# YOUR TASK:
Where the word "complex" shows up in the entries below, please copy the whole line.

━━━━━ DATA SUPPLIED

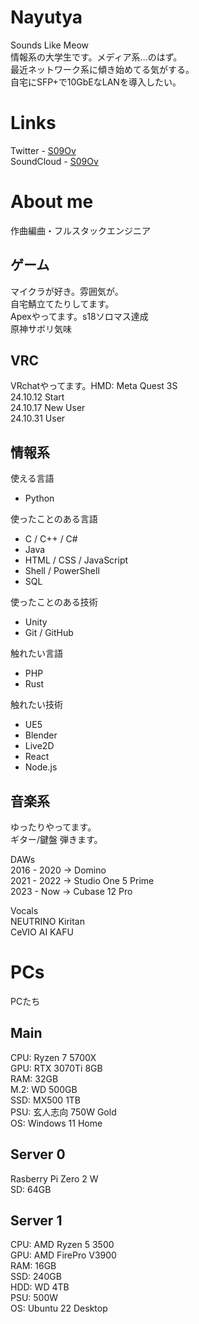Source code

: # Nayutya  
Sounds Like Meow  
情報系の大学生です。メディア系...のはず。  
最近ネットワーク系に傾き始めてる気がする。  
自宅にSFP+で10GbEなLANを導入したい。  

# Links
Twitter - [S09Ov](https://x.com/S09Ov)  
SoundCloud - [S09Ov](https://soundcloud.com/s09ov)  

# About me
作曲編曲・フルスタックエンジニア  

## ゲーム
マイクラが好き。雰囲気が。  
自宅鯖立てたりしてます。  
Apexやってます。s18ソロマス達成  
原神サボリ気味  

## VRC
VRchatやってます。HMD: Meta Quest 3S  
24.10.12 Start  
24.10.17 New User  
24.10.31 User  

## 情報系  
使える言語  
- Python  

使ったことのある言語  
- C / C++ / C#
- Java
- HTML / CSS / JavaScript
- Shell / PowerShell
- SQL  

使ったことのある技術
- Unity  
- Git / GitHub  

触れたい言語
- PHP
- Rust

触れたい技術
- UE5
- Blender
- Live2D
- React
- Node.js  

## 音楽系  
ゆったりやってます。  
ギター/鍵盤 弾きます。  

DAWs  
2016 - 2020 → Domino  
2021 - 2022 → Studio One 5 Prime  
2023 - Now → Cubase 12 Pro  

Vocals  
NEUTRINO Kiritan  
CeVIO AI KAFU  

# PCs
PCたち
## Main
CPU: Ryzen 7 5700X  
GPU: RTX 3070Ti 8GB  
RAM: 32GB  
M.2: WD 500GB  
SSD: MX500 1TB  
PSU: 玄人志向 750W Gold  
OS: Windows 11 Home  

## Server 0
Rasberry Pi Zero 2 W  
SD: 64GB  

## Server 1
CPU: AMD Ryzen 5 3500  
GPU: AMD FirePro V3900  
RAM: 16GB  
SSD: 240GB  
HDD: WD 4TB  
PSU: 500W  
OS: Ubuntu 22 Desktop  
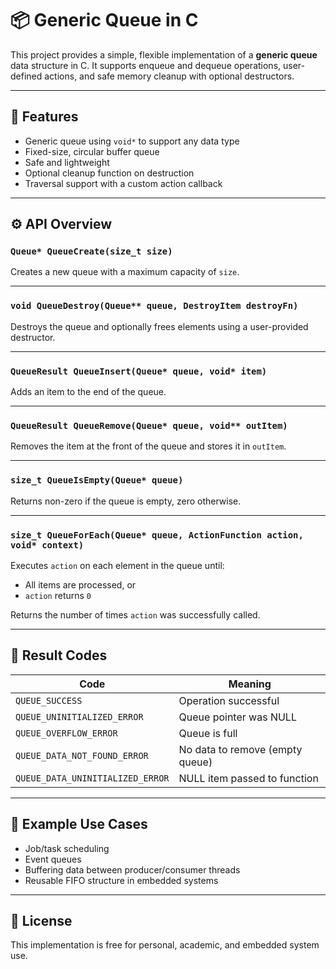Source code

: # 📦 Generic Queue in C

This project provides a simple, flexible implementation of a **generic queue** data structure in C. It supports enqueue and dequeue operations, user-defined actions, and safe memory cleanup with optional destructors.

---

## 🧠 Features

- Generic queue using `void*` to support any data type
- Fixed-size, circular buffer queue
- Safe and lightweight
- Optional cleanup function on destruction
- Traversal support with a custom action callback

---

## ⚙️ API Overview

### `Queue* QueueCreate(size_t size)`
Creates a new queue with a maximum capacity of `size`.

---

### `void QueueDestroy(Queue** queue, DestroyItem destroyFn)`
Destroys the queue and optionally frees elements using a user-provided destructor.

---

### `QueueResult QueueInsert(Queue* queue, void* item)`
Adds an item to the end of the queue.

---

### `QueueResult QueueRemove(Queue* queue, void** outItem)`
Removes the item at the front of the queue and stores it in `outItem`.

---

### `size_t QueueIsEmpty(Queue* queue)`
Returns non-zero if the queue is empty, zero otherwise.

---

### `size_t QueueForEach(Queue* queue, ActionFunction action, void* context)`
Executes `action` on each element in the queue until:
- All items are processed, or
- `action` returns `0`

Returns the number of times `action` was successfully called.

---

## 🚨 Result Codes

| Code                          | Meaning                          |
|-------------------------------|----------------------------------|
| `QUEUE_SUCCESS`               | Operation successful             |
| `QUEUE_UNINITIALIZED_ERROR`   | Queue pointer was NULL           |
| `QUEUE_OVERFLOW_ERROR`        | Queue is full                    |
| `QUEUE_DATA_NOT_FOUND_ERROR`  | No data to remove (empty queue)  |
| `QUEUE_DATA_UNINITIALIZED_ERROR` | NULL item passed to function |

---

## 🧪 Example Use Cases

- Job/task scheduling
- Event queues
- Buffering data between producer/consumer threads
- Reusable FIFO structure in embedded systems

---

## 📄 License

This implementation is free for personal, academic, and embedded system use.
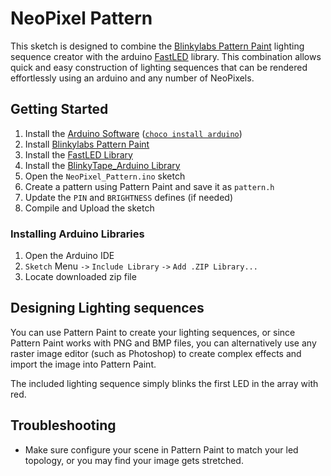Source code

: # NeoPixel Pattern

This sketch is designed to combine the [Blinkylabs Pattern Paint](http://blinkinlabs.com/blinkytape/patternpaint/) lighting sequence creator with the arduino [FastLED](http://fastled.io/) library. This combination allows quick and easy construction of lighting sequences that can be rendered effortlessly using an arduino and any number of NeoPixels.

## Getting Started

1. Install the [Arduino Software](https://www.arduino.cc/en/Main/Software) ([`choco install arduino`](https://chocolatey.org/packages/arduino))
1. Install [Blinkylabs Pattern Paint](http://blinkinlabs.com/blinkytape/patternpaint/)
1. Install the [FastLED Library](https://github.com/FastLED/FastLED/releases/latest)
1. Install the [BlinkyTape_Arduino Library](https://github.com/Blinkinlabs/BlinkyTape_Arduino/releases/latest)
1. Open the `NeoPixel_Pattern.ino` sketch
1. Create a pattern using Pattern Paint and save it as `pattern.h`
1. Update the `PIN` and `BRIGHTNESS` defines (if needed)
1. Compile and Upload the sketch

### Installing Arduino Libraries

1. Open the Arduino IDE
1. `Sketch` Menu `->` `Include Library` `->` `Add .ZIP Library...`
1. Locate downloaded zip file

## Designing Lighting sequences

You can use Pattern Paint to create your lighting sequences, or since Pattern Paint works with PNG and BMP files, you can alternatively use any raster image editor (such as Photoshop) to create complex effects and import the image into Pattern Paint.

The included lighting sequence simply blinks the first LED in the array with red.

## Troubleshooting

* Make sure configure your scene in Pattern Paint to match your led topology, or you may find your image gets stretched.

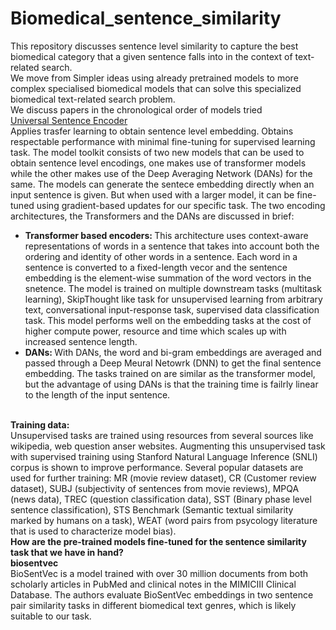 # Biomedical_sentence_similarity
This repository discusses sentence level similarity to capture the best biomedical category that a given sentence falls into in the context of text-related search.
<br>
We move from Simpler ideas using already pretrained models to more complex specialised biomedical models that can solve this specialized biomedical text-related search problem.
<br>
We discuss papers in the chronological order of models tried
<br>
<a href='https://arxiv.org/pdf/1803.11175.pdf'>Universal Sentence Encoder</a><br>
Applies trasfer learning to obtain sentence level embedding. Obtains respectable performance with minimal fine-tuning for supervised learning task. The model toolkit consists of two new models that can be used to obtain sentence level encodings, one makes use of transformer models while the other makes use of the Deep Averaging Network (DANs) for the same. The models can generate the sentece embedding directly when an input sentence is given. But when used with a larger model, it can be fine-tuned using gradient-based updates for our specific task. The two encoding architectures, the Transformers and the DANs are discussed in brief:
<ul>
  <li> <b>Transformer based encoders: </b> This architecture uses context-aware representations of words in a sentence that takes into account both the ordering and identity of other words in a sentence. Each word in a sentence is converted to a fixed-length vecor and the sentence embedding is the element-wise summation of the word vectors in the snetence. The model is trained on multiple downstream tasks (multitask learning), SkipThought like task for unsupervised learning from arbitrary text, conversational input-response task, supervised data classification task. This model performs well on the embedding tasks at the cost of higher compute power, resource and time which scales up with increased sentence length. 
  </li>
  <li> <b>DANs: </b> With DANs, the word and bi-gram embeddings are averaged and passed through a Deep Meural Netowrk (DNN) to get the final sentence embedding. The tasks trained on are similar as the transformer model, but the advantage of using DANs is that the training time is failrly linear to the length of the input sentence. </li>
  </ul>
  <br>
  <b> Training data: </b>
  <br>
  Unsupervised tasks are trained using resources from several sources like wikipedia, web question anser websites. Augmenting this unsupervised task with supervised training using  Stanford Natural Language Inference (SNLI) corpus is shown to improve performance. Several popular datasets are used for further training: MR (movie review dataset), CR (Customer review dataset), SUBJ (subjectivity of sentences from movie reviews), MPQA (news data), TREC (question classification data), SST (Binary phase level sentence classification), STS Benchmark (Semantic textual similarity marked by humans on a task), WEAT (word pairs from psycology literature that is used to characterize model bias). 
  <br>
  <b> How are the pre-trained models fine-tuned for the sentence similarity task that we have in hand?</b>

<br>
<b> biosentvec </b>
<br>
BioSentVec is a model trained with over 30 million documents from both scholarly articles in PubMed and clinical notes in the MIMICIII Clinical Database. The authors evaluate BioSentVec embeddings in two sentence pair similarity tasks in different biomedical text genres, which is likely suitable to our task.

━━━━━━━━━━

# WRITTEN SOLUTION:
You can use Pattern Paint to create your lighting sequences, or since Pattern Paint works with PNG and BMP files, you can alternatively use any raster image editor (such as Photoshop) to create complex effects and import the image into Pattern Paint.
We move from Simpler ideas using already pretrained models to more complex specialised biomedical models that can solve this specialized biomedical text-related search problem.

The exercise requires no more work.